Пока братья писали по очереди и старший, покончив свое дело, вполголоса диктовал младшему, говоря: «Че тут особенного? Вот бестолковый! Пиши: «Мамка, Леокадия Саввишна, прислала письмо с сообчением, отелилась корова…» — Скорик глядел в окно, соображая, как защитить братьев этих, беды своей не понимающих детей, как добиться, чтобы суд над ними был здесь, в расположении двадцать первого полка. Здесь ближе, в полку-то, здесь легче, здесь можно надеяться на авось. Может, полковник Азатьян со своим авторитетом? Может, чудо какое случится? И понимал Скорик, что бред это, бессмысленность: что здесь, в полку, что в военном округе в Новосибирске — исход будет один и тот же, заранее предрешенный грозным приказом Сталина. И не только братья — отец пострадает на фронте, коли жив еще, мать как пособница и подстрекательница пострадает непременно, дело для нее кончится тюрьмой или ссылкой в нарымские места, а то еще дальше.

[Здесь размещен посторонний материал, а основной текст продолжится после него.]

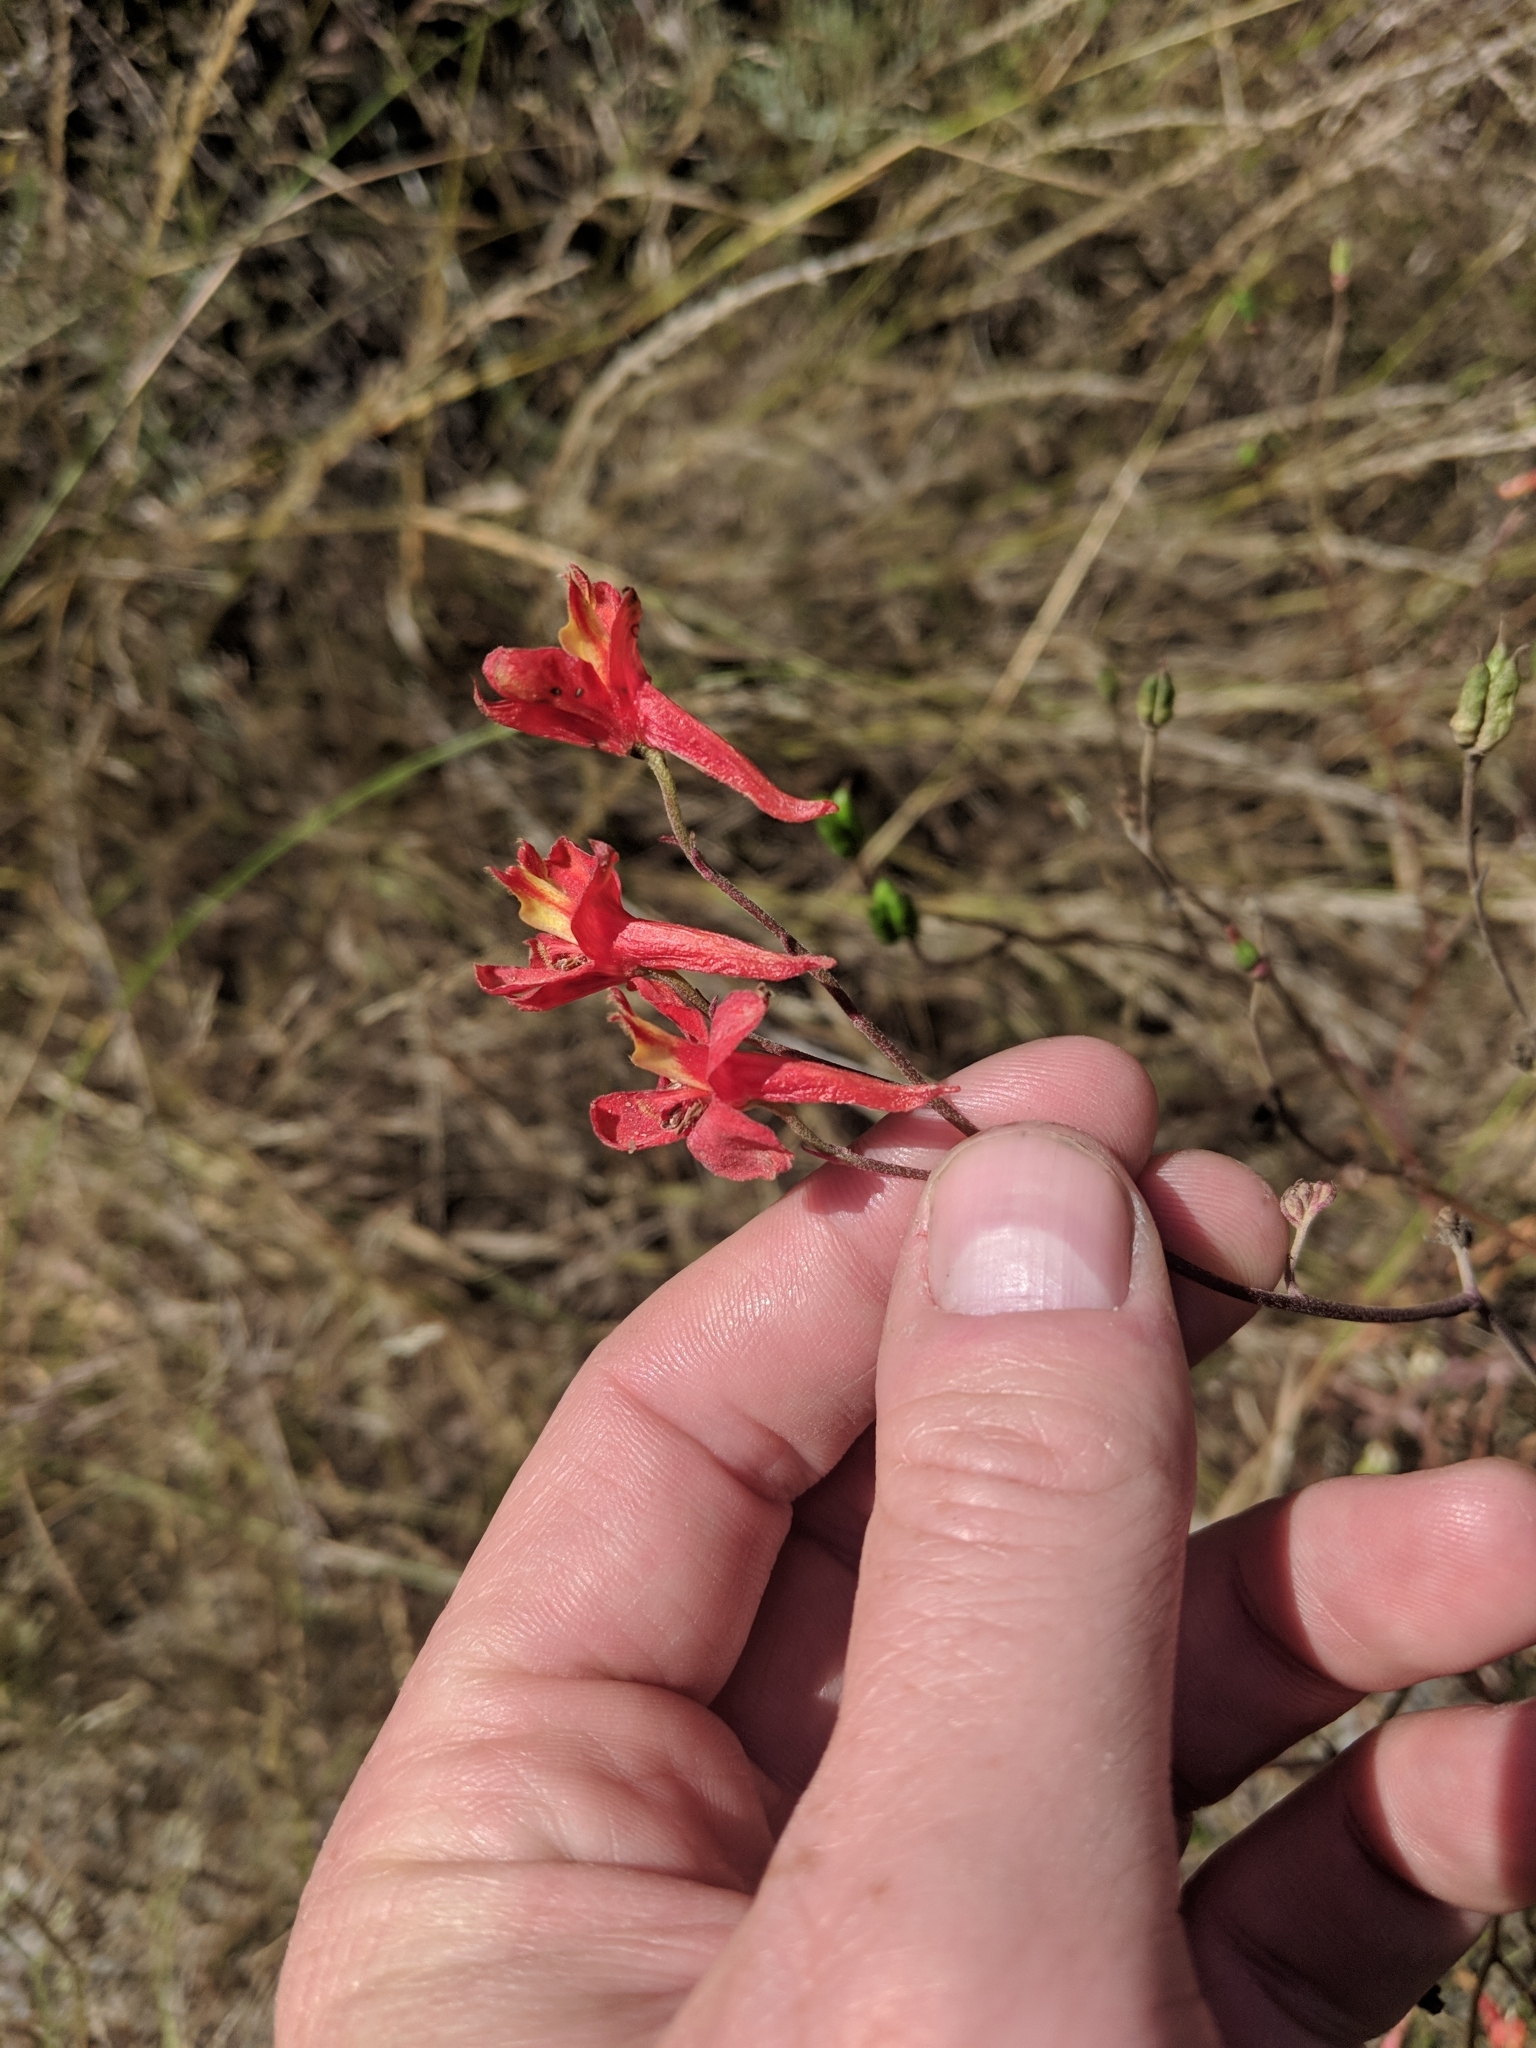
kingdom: Plantae
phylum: Tracheophyta
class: Magnoliopsida
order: Ranunculales
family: Ranunculaceae
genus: Delphinium
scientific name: Delphinium cardinale
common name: Scarlet larkspur
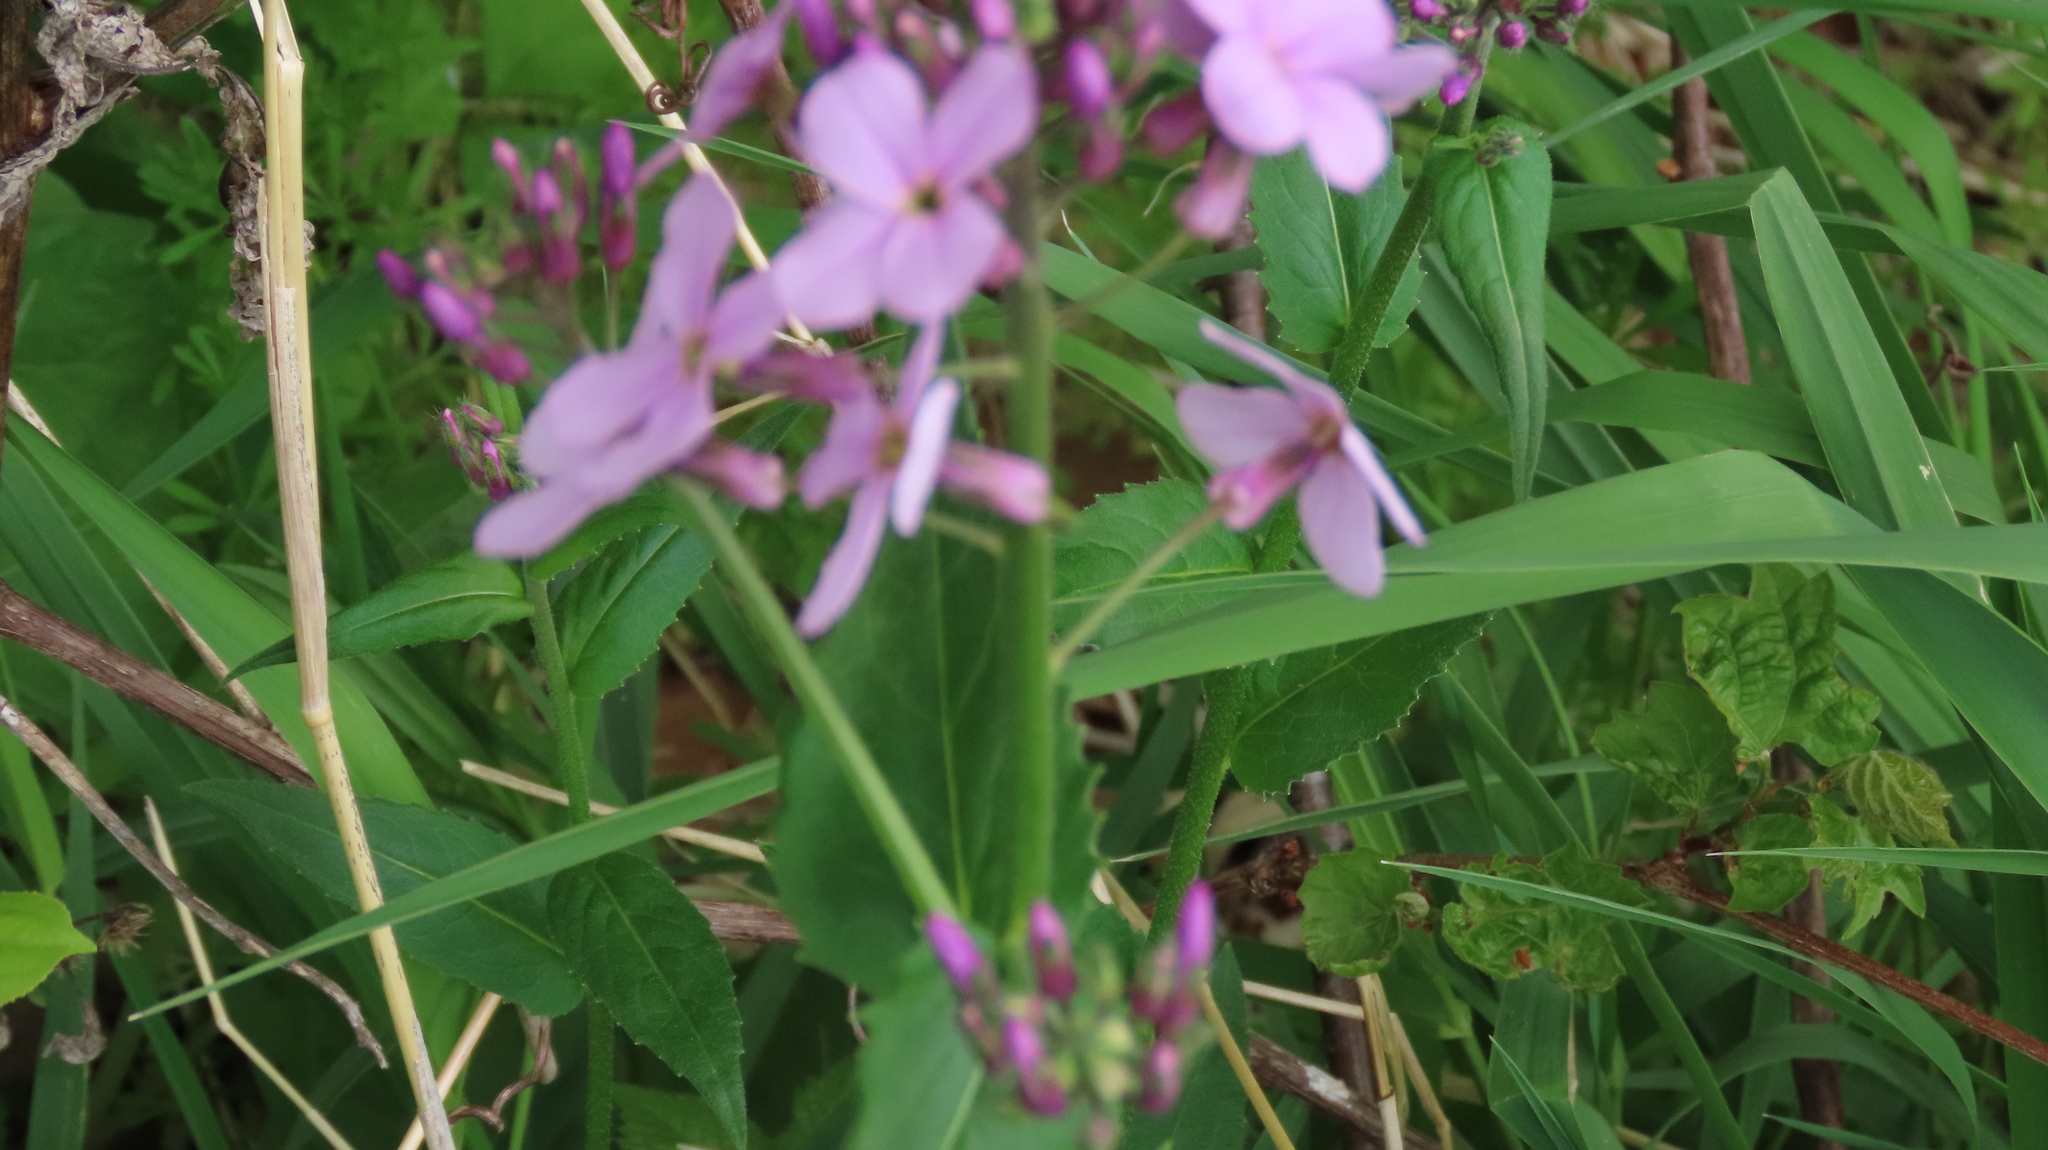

Серега сосредоточенно, напряженно работал, прикусив кончик языка, добросовестно под диктовку Еремея излагая свое злодеяние. За окном шла обыденная полковая жизнь, ходили строем и без строя солдаты, окуржавелые, неестественно мохнатые кони на подсанках везли обледенелый лес с реки, следом, держа ослабленно вожжи, шли, курили, сморкались солдаты в полушубках, велось строение новых казарм, на одном срубе ставили стропила, по-домашнему распоясанный крупный солдат с усами пошатал стропилину, наклонившись, что-то подколотил топором. Из кухни на помойку дежурные пара за парой выносили грязные бачки, выливали помои на темносерую островерхую гору. Мутное, по-весеннему бурное мокро катилось вниз, подшибая птиц, чего-то клюющих в месиве; грязным потоком тащило капустные листья, переворачивало ржавую бочку без дна, трепало тряпье, рваный ботинок, стекло блестело, жесть. Над помойкой на сосняке грузно висели старые вороны, чистили клювы и лапы о сучья. Молодые же все подлетали, подскакивали, чего-то выхватывали из потока. Пестрые сороки и нарядные сойки тут же безбоязненно вертелись, отпархивая от воронья, тоже чего-то излавливали и, шустро отпрянув с добычей в сосняк, клевали с бою взятое.